Return each line in the rows below that contains the word "more".
- - - -
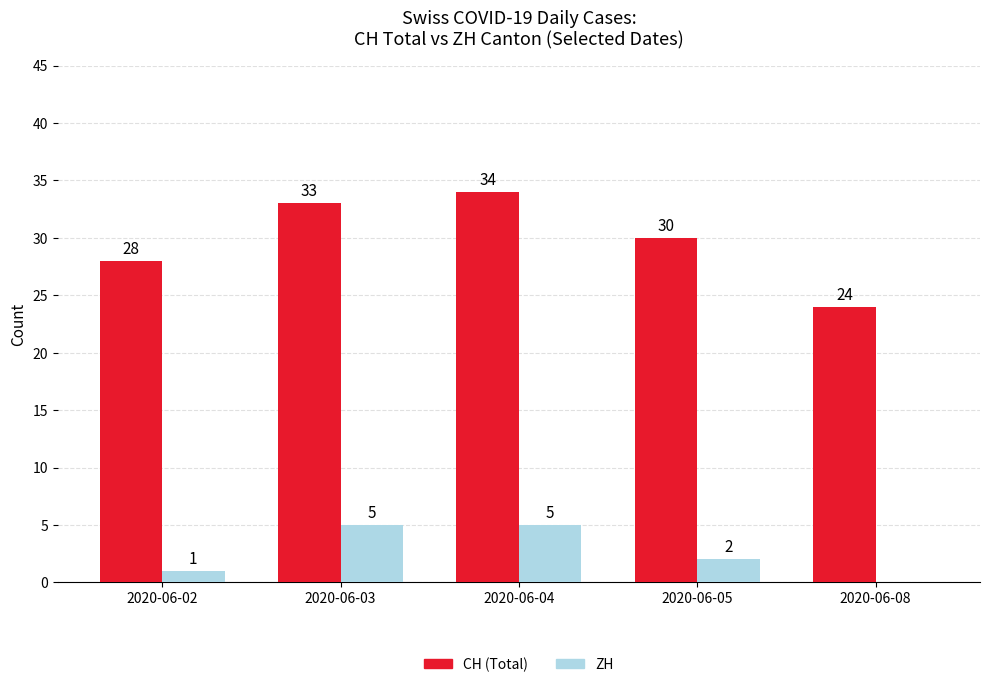

Reading left to right, list all the values displayed in this chart.

CH (Total): 28	33	34	30	24
ZH: 1	5	5	2	0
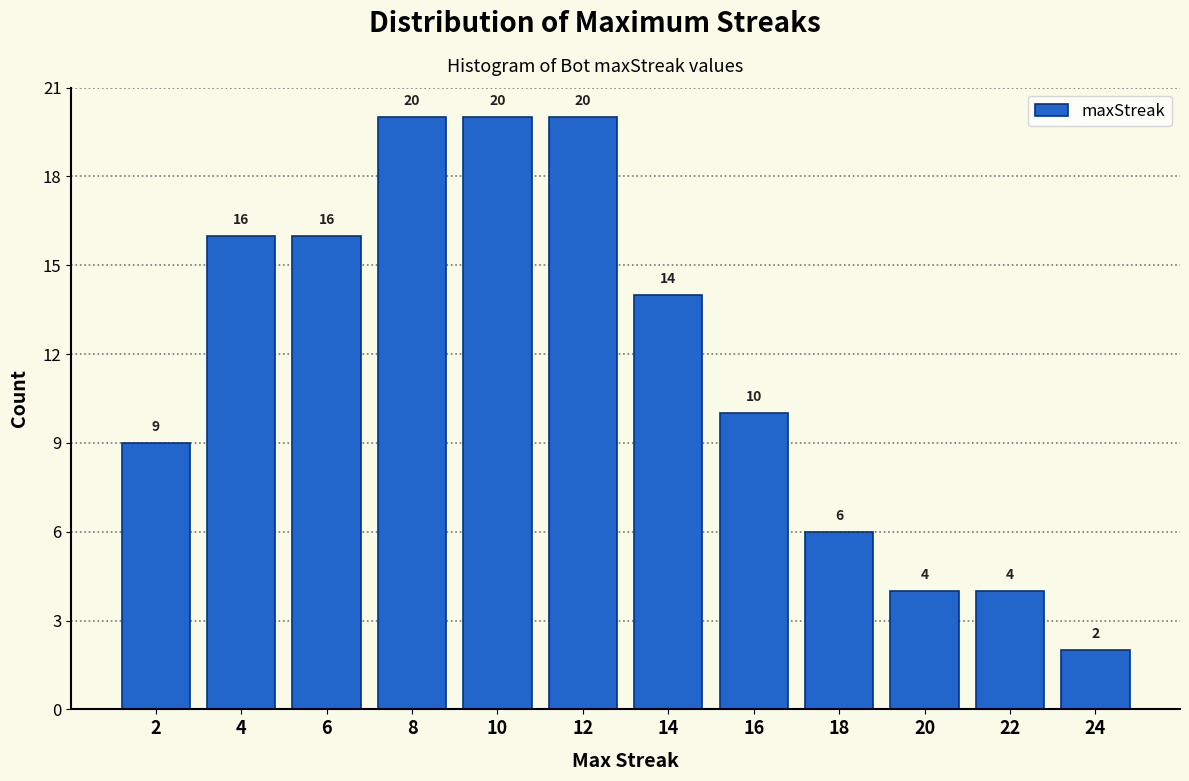

Reading left to right, transcribe all the data shown in this chart.

9	16	16	20	20	20	14	10	6	4	4	2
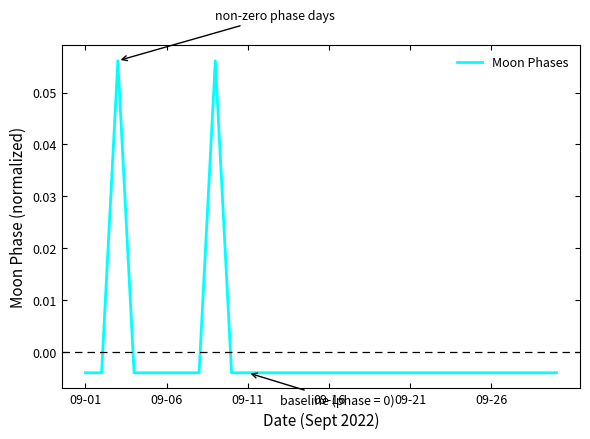

Does the chart display data point markers on the line(s)?

No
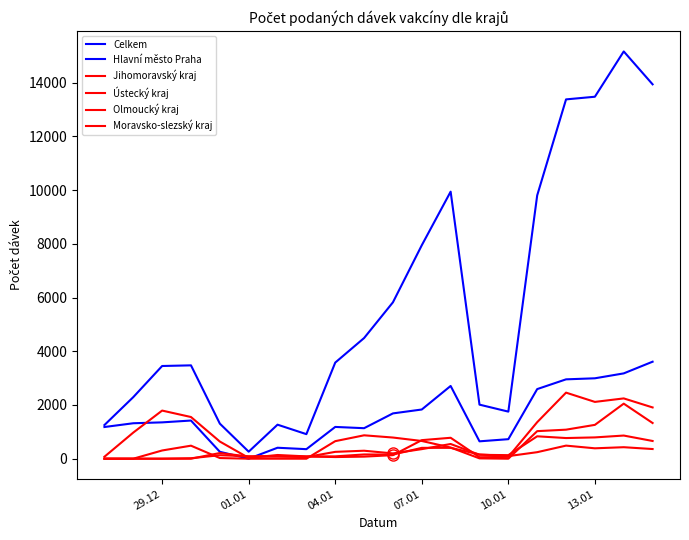

How many values in Hlavní město Praha are above zero?

19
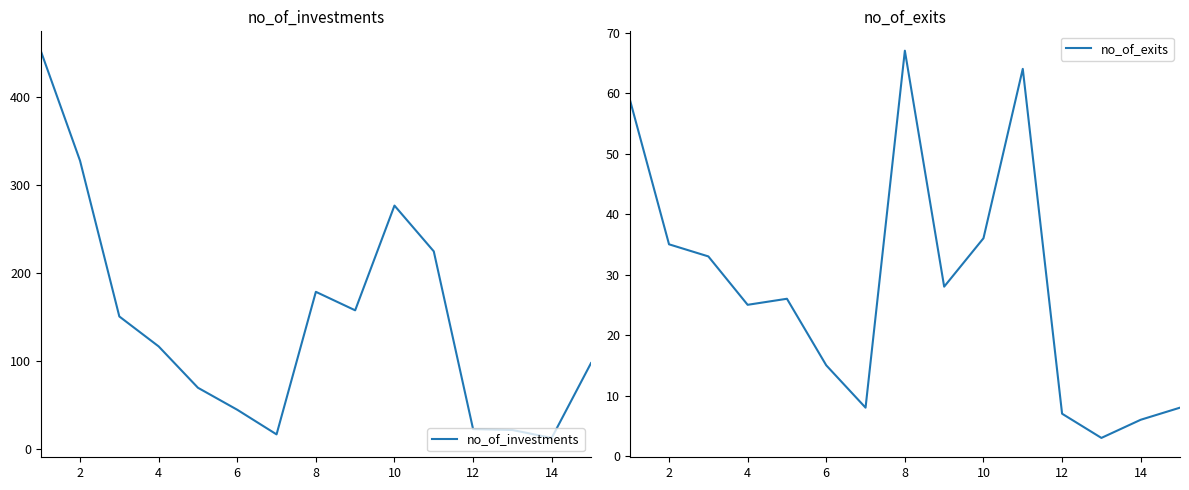

What is the highest value of the no_of_investments series?

453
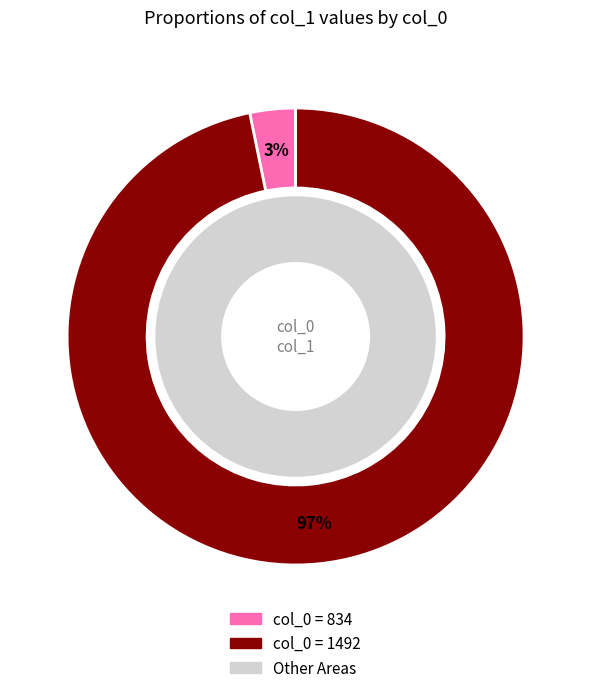

Do 834 and 1492 together represent more than half of the pie?

Yes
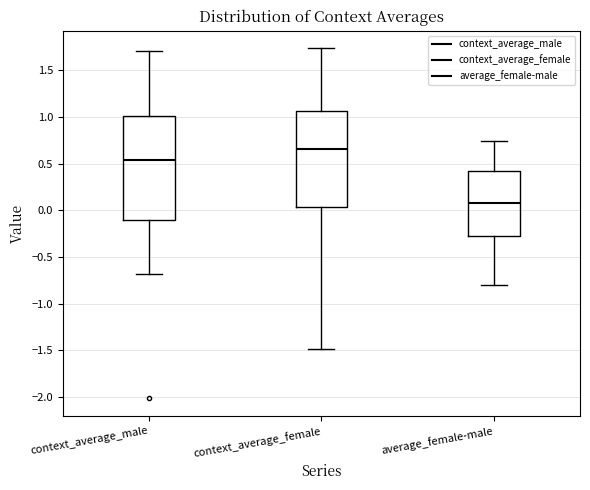

Reading left to right, read every box against the y-axis: the position of its median line, the range the box covers, and the ends of its whiskers. The values are not printed on the chart, so give them approximately, as read against the axis.

context_average_male: median 0.55, box -0.10 to 1.00, whiskers -0.70 to 1.70
context_average_female: median 0.65, box 0.05 to 1.05, whiskers -1.50 to 1.75
average_female-male: median 0.10, box -0.25 to 0.40, whiskers -0.80 to 0.75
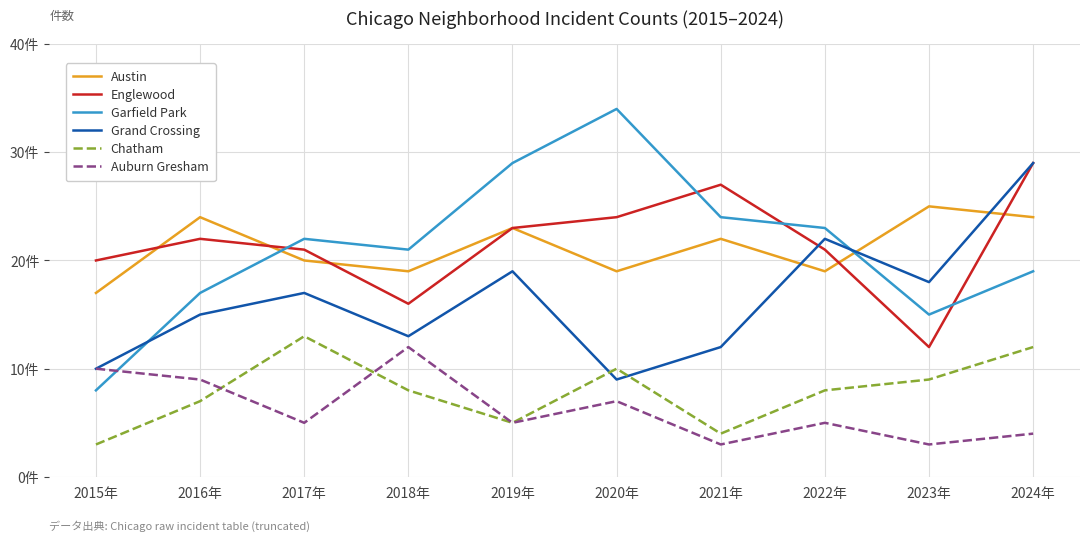

Which series has the widest spread of values?

Garfield Park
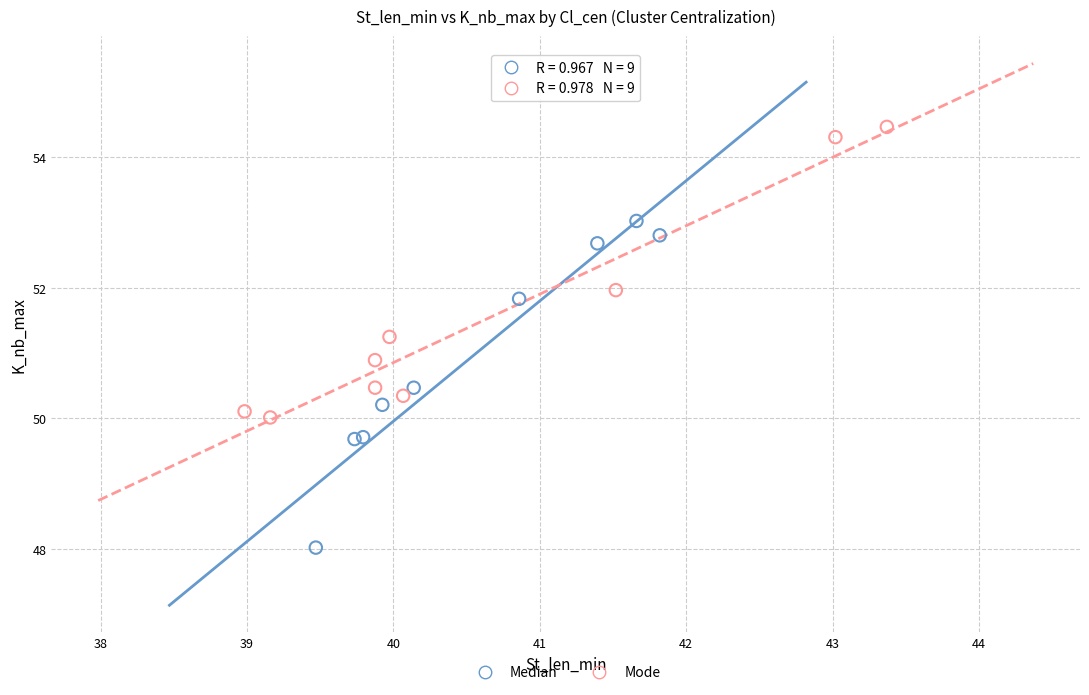

Which series contains the lowest Y value?

Median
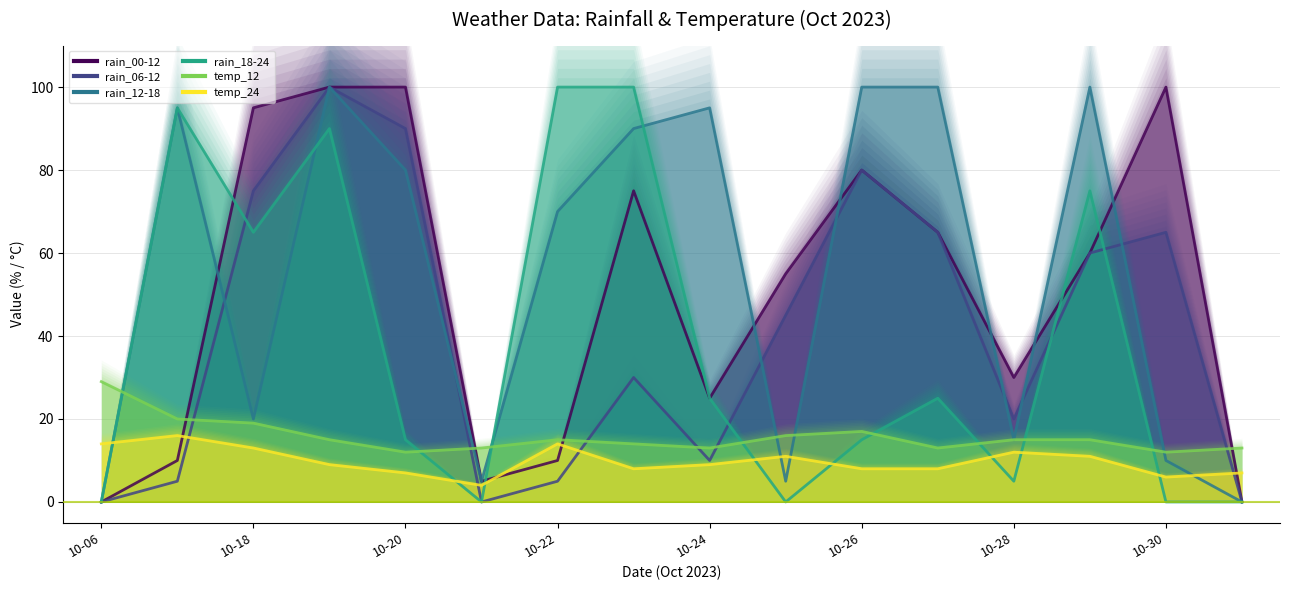

At which category does temp_12 reach its first local valley?

10-20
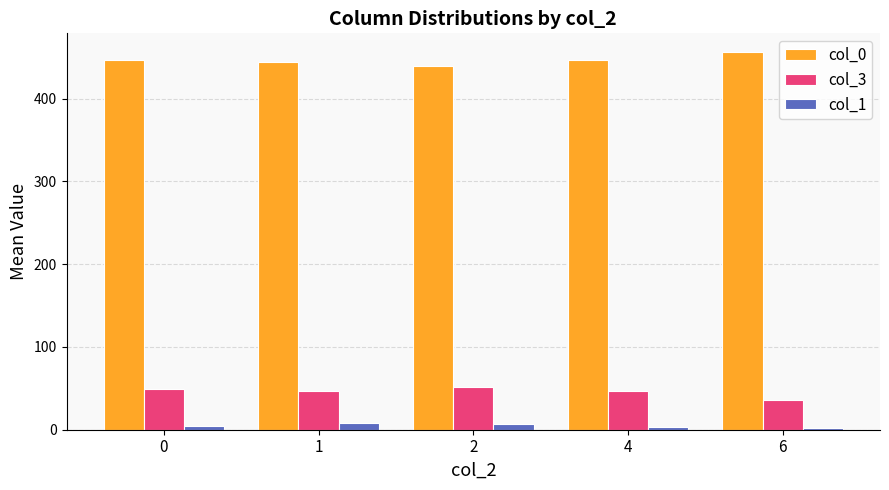

What is the maximum value for col_3?

51.4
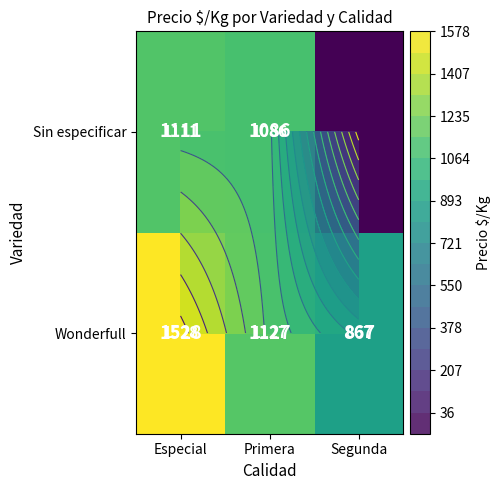

How many data points in Sin especificar are less than 1086?

1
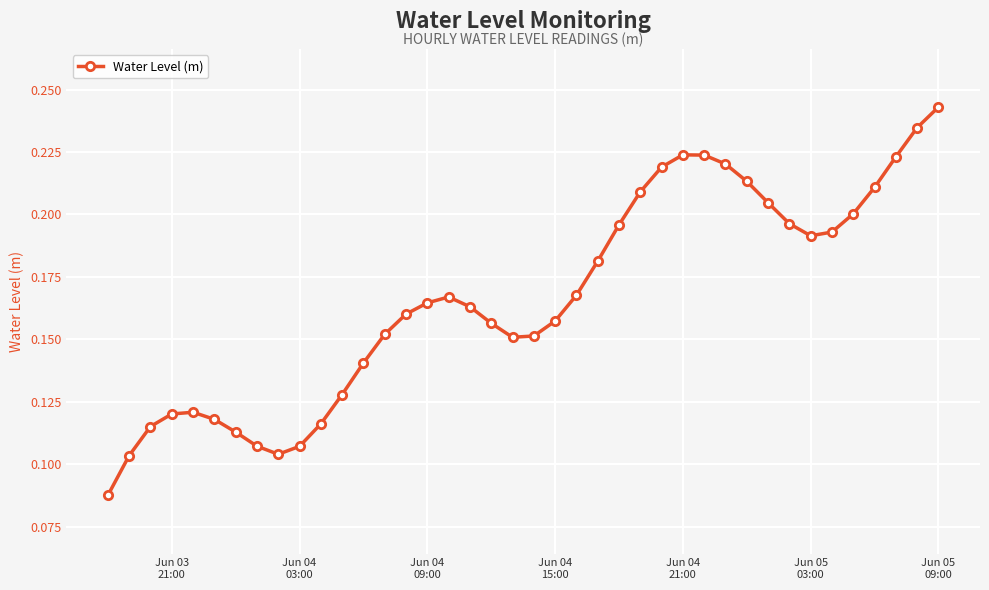

True or false: the data has more than 0 interior local peaks.

True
- - - -
> RESPONSE AREA
Do 834 and 1492 together represent more than half of the pie?
True or false: the data has more than 0 interior local peaks.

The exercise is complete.